Abstract

Centering Mental Health in American Society: Connecting Theory to Practice to Improve Well-Being for All

Silicia Lomax, MPH1, Cori Cafaro, MSc, MA, 2, Nadha Hassen, MPH3, Clysha Whitlow, MA4, Kirby Magid, MA4, Gita Jaffe, PhD5 (1)Waxman Strategies, (2)DePaul University, College of Science & Health, Clinical-Community Psychology, (3)York University, (4)University of North Carolina at Charlotte, (5)Global Alliance for Behavioral Health and Social Justice

APHA 2022 Annual Meeting and Expo

Background: Having endured over two years of interruption to education, social connection, and routines, the COVID-19 pandemic illuminated America's structural inequities that have worsened population mental health and well-being. Integrating mental health into institutions, systems, and settings while recovering and rebuilding, must be at the forefront to provide a path for transformation or the mental health crisis will continue to grow. Centering mental health and well-being as a human right will improve systems and quality of life in American society.

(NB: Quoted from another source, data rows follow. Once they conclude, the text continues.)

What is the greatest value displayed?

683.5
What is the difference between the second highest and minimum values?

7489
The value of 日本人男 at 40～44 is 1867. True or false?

Description: Achieving this requires learning from successful approaches and scaling up the implementation of effective strategies that promote equity by actively addressing determinants and barriers across systems that impede overall health. Reflecting and building upon policies such as the Civil Rights Act, the Fair Housing Act, and the Affordable Care Act may help lawmakers to improve mental health and access to services. In addition to policy recommendations, we outline how principles from Patient-Centered Medical Home (PCMH) and Housing First (HF) approaches can be applied to multi-sector, equity-focused community initiatives to promote mental health and well-being as a human right.

Lessons Learned: Addressing social and structural determinants of health must be considered in the innovation of centering mental health. Considering real world application, evidence-based examples driven by human rights are most effective in addressing mental health inequities. The PCMH model applies a person-centered approach within an interdisciplinary team of providers under one system of care. Findings from PCMH initiatives reflect reductions in inpatient care, prescription spending, and hospital admissions. HF approaches offer immediate, independent housing to unhoused individuals with co-occurring behavioral health conditions without the prerequisite of receiving treatment. It emphasizes client choice and is associated with public savings because enrolled clients are less likely to require emergency services.

Recommendations: Based on lessons learned, we offer three recommendations for achieving well-being as a human right. American systems should 1) Embed mental health within and across all systems and expand its definition across a continuum; 2) Prioritize prevention and health promotion through person-centered and community-driven strategies; and 3) Expand the diversification and training of the mental health workforce across sectors.